----- Records supplied
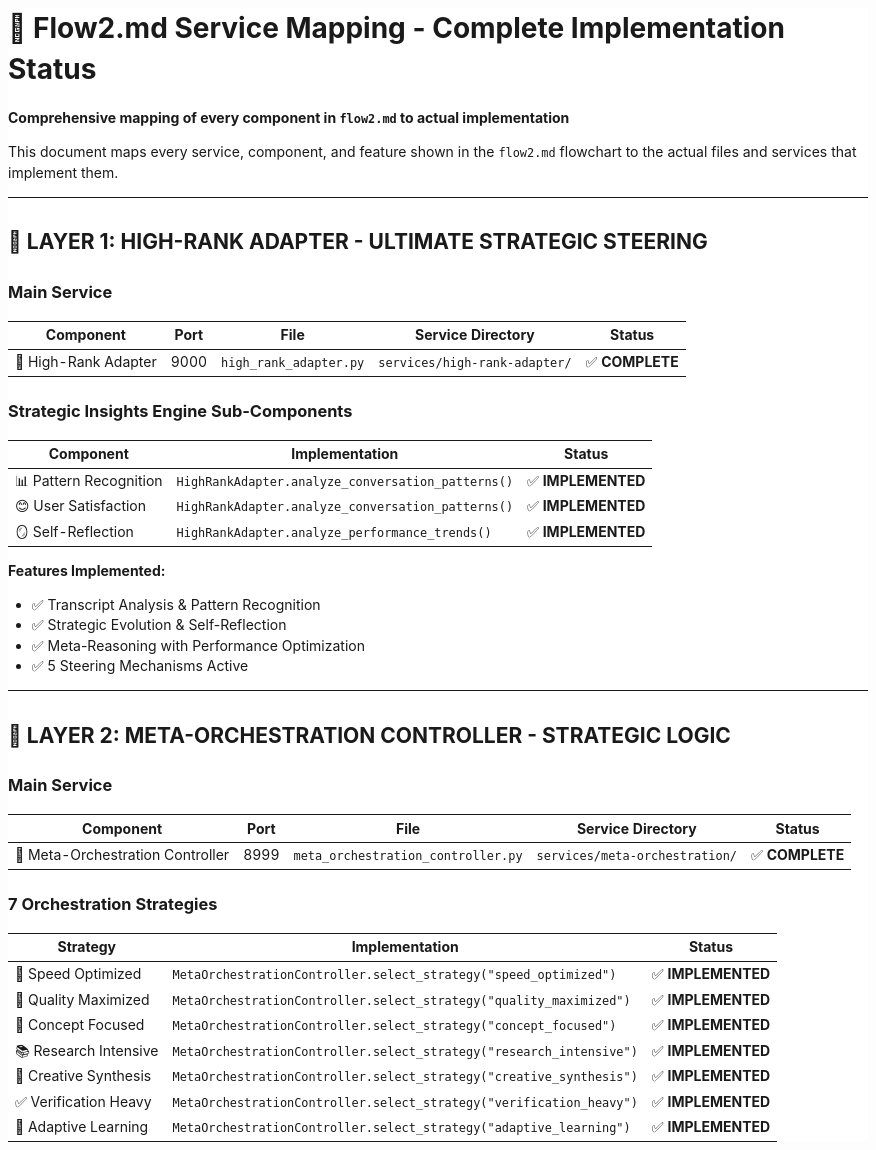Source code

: # 🌟 Flow2.md Service Mapping - Complete Implementation Status

**Comprehensive mapping of every component in `flow2.md` to actual implementation**

This document maps every service, component, and feature shown in the `flow2.md` flowchart to the actual files and services that implement them.

---

## 🧠 LAYER 1: HIGH-RANK ADAPTER - ULTIMATE STRATEGIC STEERING

### Main Service
| Component | Port | File | Service Directory | Status |
|-----------|------|------|------------------|---------|
| 🌟 High-Rank Adapter | 9000 | `high_rank_adapter.py` | `services/high-rank-adapter/` | ✅ **COMPLETE** |

### Strategic Insights Engine Sub-Components
| Component | Implementation | Status |
|-----------|----------------|---------|
| 📊 Pattern Recognition | `HighRankAdapter.analyze_conversation_patterns()` | ✅ **IMPLEMENTED** |
| 😊 User Satisfaction | `HighRankAdapter.analyze_conversation_patterns()` | ✅ **IMPLEMENTED** |
| 🪞 Self-Reflection | `HighRankAdapter.analyze_performance_trends()` | ✅ **IMPLEMENTED** |

**Features Implemented:**
- ✅ Transcript Analysis & Pattern Recognition
- ✅ Strategic Evolution & Self-Reflection
- ✅ Meta-Reasoning with Performance Optimization
- ✅ 5 Steering Mechanisms Active

---

## 🎯 LAYER 2: META-ORCHESTRATION CONTROLLER - STRATEGIC LOGIC

### Main Service
| Component | Port | File | Service Directory | Status |
|-----------|------|------|------------------|---------|
| 🎯 Meta-Orchestration Controller | 8999 | `meta_orchestration_controller.py` | `services/meta-orchestration/` | ✅ **COMPLETE** |

### 7 Orchestration Strategies
| Strategy | Implementation | Status |
|----------|----------------|---------|
| 🚀 Speed Optimized | `MetaOrchestrationController.select_strategy("speed_optimized")` | ✅ **IMPLEMENTED** |
| 💎 Quality Maximized | `MetaOrchestrationController.select_strategy("quality_maximized")` | ✅ **IMPLEMENTED** |
| 🎯 Concept Focused | `MetaOrchestrationController.select_strategy("concept_focused")` | ✅ **IMPLEMENTED** |
| 📚 Research Intensive | `MetaOrchestrationController.select_strategy("research_intensive")` | ✅ **IMPLEMENTED** |
| 🎨 Creative Synthesis | `MetaOrchestrationController.select_strategy("creative_synthesis")` | ✅ **IMPLEMENTED** |
| ✅ Verification Heavy | `MetaOrchestrationController.select_strategy("verification_heavy")` | ✅ **IMPLEMENTED** |
| 🧠 Adaptive Learning | `MetaOrchestrationController.select_strategy("adaptive_learning")` | ✅ **IMPLEMENTED** |
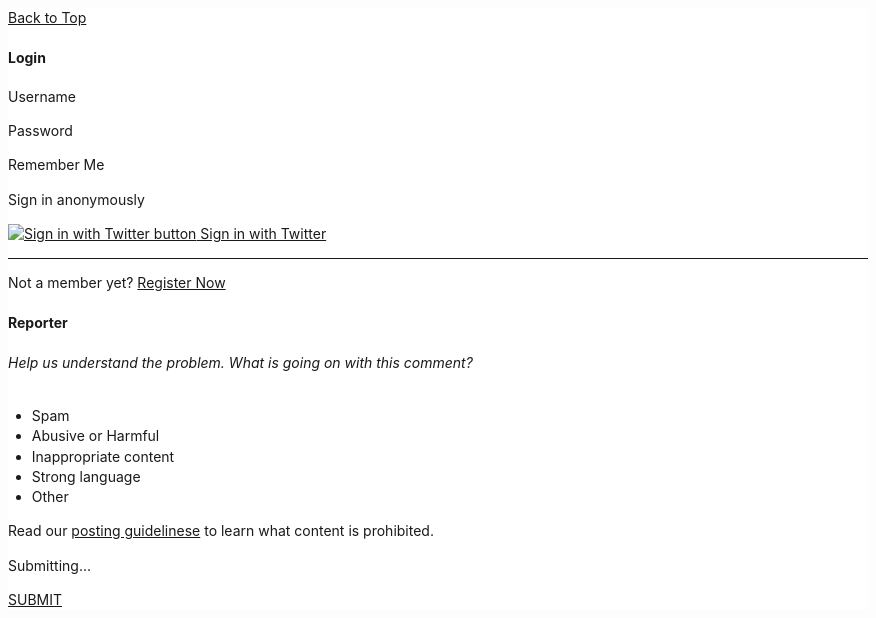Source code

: [Back to Top](https://www.bleepingcomputer.com/news/security/amazon-ai-coding-agent-hacked-to-inject-data-wiping-commands/# "Back to Top")

#### Login

Username

Password

Remember Me

Sign in anonymously

[![Sign in with Twitter button](https://www.bleepstatic.com/images/site/login/twitter.png) Sign in with Twitter](https://www.bleepingcomputer.com/forums/index.php?app=core&module=global&section=login&serviceClick=twitter&return=https://www.bleepingcomputer.com/news/security/amazon-ai-coding-agent-hacked-to-inject-data-wiping-commands/)

* * *

Not a member yet? [Register Now](https://www.bleepingcomputer.com/forums/index.php?app=core&module=global&section=register "Register account")

#### Reporter

###### Help us understand the problem. What is going on with this comment?

- Spam
- Abusive or Harmful
- Inappropriate content
- Strong language
- Other

Read our [posting guidelinese](https://www.bleepingcomputer.com/posting-guidelines/) to learn what content is prohibited.

Submitting...

[SUBMIT](https://www.bleepingcomputer.com/news/security/amazon-ai-coding-agent-hacked-to-inject-data-wiping-commands/# "Submit")
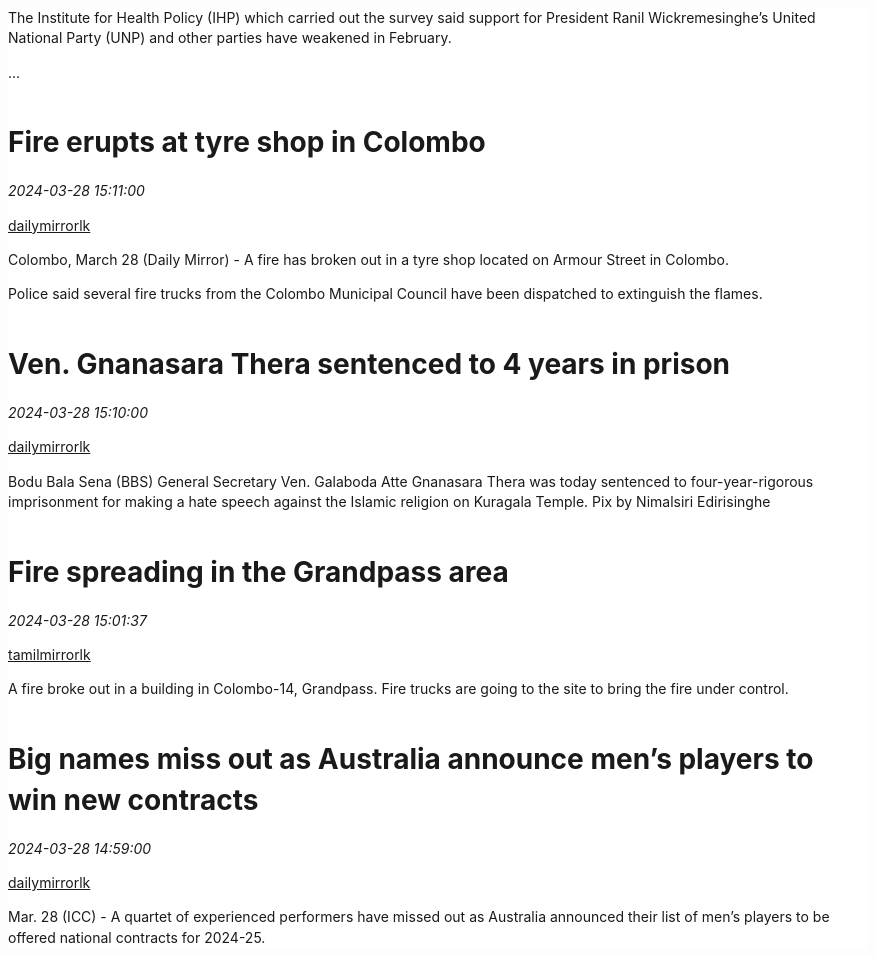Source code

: The Institute for Health Policy (IHP) which carried out the survey said support for President Ranil Wickremesinghe’s United National Party (UNP) and other parties have weakened in February.

...



# Fire erupts at tyre shop in Colombo

*2024-03-28 15:11:00*

[dailymirrorlk](https://www.dailymirror.lk/breaking-news/Fire-erupts-at-tyre-shop-in-Colombo/108-279779)

Colombo, March 28 (Daily Mirror) - A fire has broken out in a tyre shop located on Armour Street in Colombo.

Police said several fire trucks from the Colombo Municipal Council have been dispatched to extinguish the flames.



# Ven. Gnanasara Thera sentenced to 4 years in prison

*2024-03-28 15:10:00*

[dailymirrorlk](https://www.dailymirror.lk/caption-story/Ven-Gnanasara-Thera-sentenced-to-4-years-in-prison/110-279778)

Bodu Bala Sena (BBS) General Secretary Ven. Galaboda Atte Gnanasara Thera was today sentenced to four-year-rigorous imprisonment for making a hate speech against the Islamic religion on Kuragala Temple. Pix by Nimalsiri Edirisinghe



# Fire spreading in the Grandpass area

*2024-03-28 15:01:37*

[tamilmirrorlk](https://www.tamilmirror.lk/பிரதான-செய்திகள்/கிராண்ட்பாஸ்-பகுதியில்-தீ-பரவல்/46-335311)

A fire broke out in a building in Colombo-14, Grandpass. Fire trucks are going to the site to bring the fire under control.



# Big names miss out as Australia announce men’s players to win new contracts

*2024-03-28 14:59:00*

[dailymirrorlk](https://www.dailymirror.lk/breaking-news/Big-names-miss-out-as-Australia-announce-mens-players-to-win-new-contracts/108-279777)

Mar. 28 (ICC) - A quartet of experienced performers have missed out as Australia announced their list of men’s players to be offered national contracts for 2024-25.
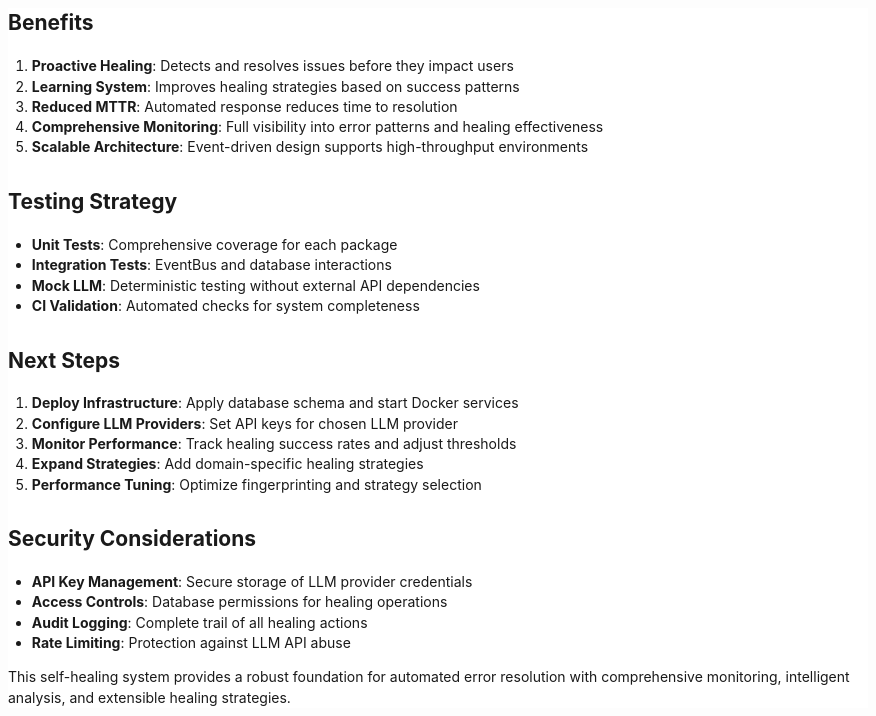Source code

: ## Benefits

1. **Proactive Healing**: Detects and resolves issues before they impact users
2. **Learning System**: Improves healing strategies based on success patterns
3. **Reduced MTTR**: Automated response reduces time to resolution
4. **Comprehensive Monitoring**: Full visibility into error patterns and healing effectiveness
5. **Scalable Architecture**: Event-driven design supports high-throughput environments

## Testing Strategy

- **Unit Tests**: Comprehensive coverage for each package
- **Integration Tests**: EventBus and database interactions
- **Mock LLM**: Deterministic testing without external API dependencies
- **CI Validation**: Automated checks for system completeness

## Next Steps

1. **Deploy Infrastructure**: Apply database schema and start Docker services
2. **Configure LLM Providers**: Set API keys for chosen LLM provider
3. **Monitor Performance**: Track healing success rates and adjust thresholds
4. **Expand Strategies**: Add domain-specific healing strategies
5. **Performance Tuning**: Optimize fingerprinting and strategy selection

## Security Considerations

- **API Key Management**: Secure storage of LLM provider credentials
- **Access Controls**: Database permissions for healing operations
- **Audit Logging**: Complete trail of all healing actions
- **Rate Limiting**: Protection against LLM API abuse

This self-healing system provides a robust foundation for automated error resolution with comprehensive monitoring, intelligent analysis, and extensible healing strategies.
----------
• Directions for this task
Gather every line in the listing above that contains the word "trucks", and copy each of those lines in full.

• The completed task
Police said several fire trucks from the Colombo Municipal Council have been dispatched to extinguish the flames.
A fire broke out in a building in Colombo-14, Grandpass. Fire trucks are going to the site to bring the fire under control.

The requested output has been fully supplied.